Summary
Enterprise applications increasingly are required to store the full change history of important business objects. While relational databases are often used to store historic data with triggers or application code, Swaminathan Radhakrishnan argues in an OnJava article that storing object history data is the perfect job for a version control system.
Advertisement
At a talk given at USC a few years ago, Jim Gray mused that inexpensive storage might make the SQL delete and update operators obsolete: Instead of updating a database record, a system could just insert a new version of that record, keeping of continuous version history of database objects.
Gray's main motivation in making that remark was not primarily a desire to store a change history of an object just because we can—due to inexpensive storage—but because storing large amounts of data extremely fast might not be feasable with updates and deletes. (The topic of his talk was working with petabyte databases.)
Recently passed stringent laws about business record keeping are even more important motivators than cheap disks for keeping object version histories. Such change histories must preserve not only how an object changed, but also who and when caused an object to change.
A common method of keeping history records is to create a time-stamped version history table along with a main table for a class of database objects. When an update or delete is initiated on the main table, a database trigger can select the old record and insert it into the history table, along with some metadata identifying the user making the change and a change timestamp.
That approach makes retrieving an object's version history as simple as selecting all history records for an object, and displaying the changes occuring to each field between consecutive records.
In a recent OnJava article, Swaminathan Radhakrishnan suggests that storing versioning data is just the task version control systems are designed for: Version control systems not only store differences between objects, but also metadata associated with change that's useful in a business context. Radhakrishnan goes on to demonstrate how to use the Java Subversion client library, JavaSVN, to store version histories of a business object.

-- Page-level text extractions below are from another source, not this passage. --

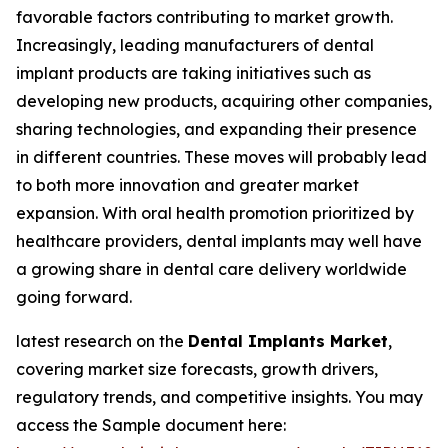
favorable factors contributing to market growth.
Increasingly, leading manufacturers of dental
implant products are taking initiatives such as
developing new products, acquiring other companies,
sharing technologies, and expanding their presence
in different countries. These moves will probably lead
to both more innovation and greater market
expansion. With oral health promotion prioritized by
healthcare providers, dental implants may well have
a growing share in dental care delivery worldwide
going forward.
latest research on the
Dental Implants Market
,
covering market size forecasts, growth drivers,
regulatory trends, and competitive insights. You may
access the Sample document here:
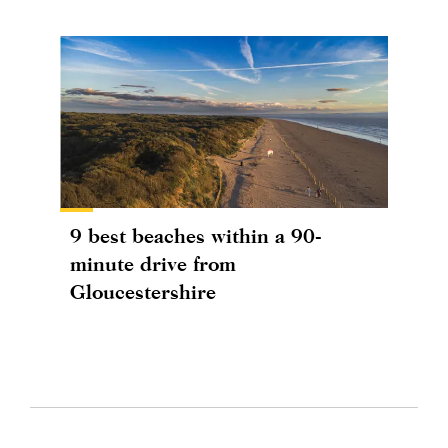
9 best beaches within a 90-
minute drive from
Gloucestershire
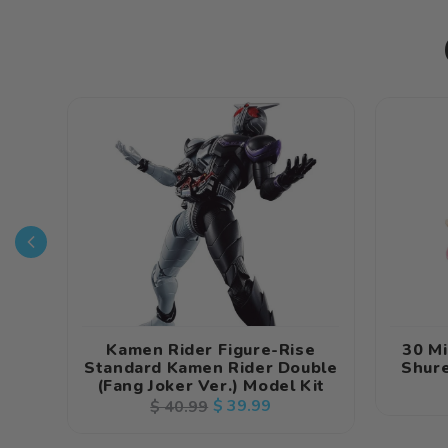
Kamen Rider Figure-Rise
30 Mi
Standard Kamen Rider Double
Shure
(Fang Joker Ver.) Model Kit
Regular
Sale
$ 39.99
$ 40.99
price
price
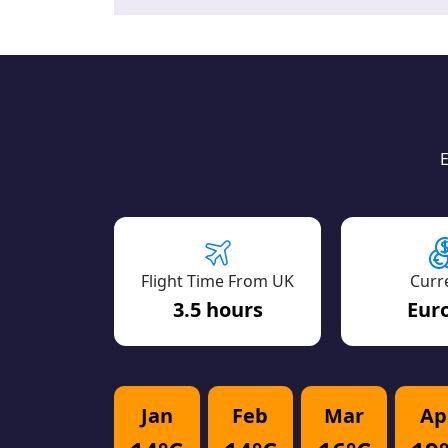
E
Flight Time From UK
Curr
3.5 hours
Euro
Jan
Feb
Mar
Ap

Using a version control system can provide a nice benefit when diffing large text fields, such as the field that stores the text of this news post, for instance. By comparing changes to such text fields as Subversion diffs, graphical diff tools, such as fldiff can be used to illustrate to a user the changes occurring to such text.

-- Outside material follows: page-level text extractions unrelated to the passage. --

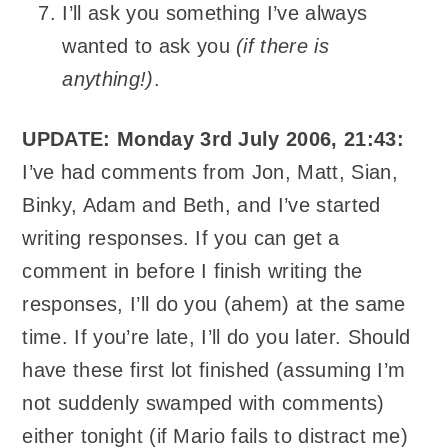
I’ll ask you something I’ve always
wanted to ask you
(if there is
anything!)
.
UPDATE: Monday 3rd July 2006, 21:43:
I’ve had comments from Jon, Matt, Sian,
Binky, Adam and Beth, and I’ve started
writing responses. If you can get a
comment in before I finish writing the
responses, I’ll do you (ahem) at the same
time. If you’re late, I’ll do you later. Should
have these first lot finished (assuming I’m
not suddenly swamped with comments)
either tonight (if Mario fails to distract me)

The biggest drawback for using a version control system for object histories might be performance. One trick in Radhakrishnan article is that he stores business objects as XML, not as Java objects. While this approach lets one diff object versions using JavaSVN's SVNDiffManager, having to serialize Java classes to XML for every database update might yield sluggish overall performance. By contrast, database triggers alleviate the need to serialize object state and, indeed, keep data entirely within the database server's address space during versioning.
What's your preferred method of storing object version histories? And how do you present version changes to users?
Almost every database server already stores changes (called transaction log or write ahead log) for recovery and backup purposes.
The only problem with these log files is that they can only be used to restore an old state of the entire database, not separate tables, rows, or columns.
Hence, we'd only need an SQL API to access the log files, which we need for backup purposes anyways.
This way, we would not only have the fastest versioning system (free), but it would also be maintenance-free (we only need to make sure that all log files are saved).
Sounds like a good idea to me. Oracle has something called "a flashback query". I wonder if those flashback queries read log files? Querying log files that are not loaded into tablespaces and indexed and, in general, not optimized for querying, might be slow. Such an API sounds like a good idea even if it's slow to query. For high performance versioning something else might be needed.
Version control software has a concept of branches, and I don't know how that would work with logs. I don't know if business apps need to take advantage of branching histories. If a business app needed to take advantage of branching histories, then using version control system would appear more attractive.
> Querying log files that are not > loaded into tablespaces and indexed and, in general, not > optimized for querying, might be slow. Yes. If legal obligations are your concern (as suggested in the article), this will not be a problem.
> Such an API sounds > like a good idea even if it's slow to query. For high > performance versioning something else might be needed. Preferrable, the API would be the same. You would just tell the database that the history of all/some tables should be kept in tablesspaces (with indexes). As those history tables could always be restored from the log files, they would be similar to materialized views.
> Version control software has a concept of branches, and I > don't know how that would work with logs. Postgres has a concept of timelines, which are the same as branches (but not as easy to handle). But thats not the point. The point of my original post is that database servers can easily be modified to handle versioning. And this is cleanest (in terms of ACID) and easiest to use solution.
Actually, there is a full product that does exactly this: vAuditServer. More details (datasheet, etc) can be found at www.variaware.com
The previous posters have already identified the main requirements for tracking versioned data: 1. We want access to the old versions of data, not just database logs. 2. We cannot depend on history tables, as the history tables will pollute (destroy?) the original schema. Application logic will become 90% history keeping and 10% business logic. 3. It may be somewhat acceptable for audit trace to be a bit slower than regular business object. 4. Version tracking should be switchable (on/off), and you should be able to add that feature to new business objects that you build. In other words, it should not involve new development for every data object.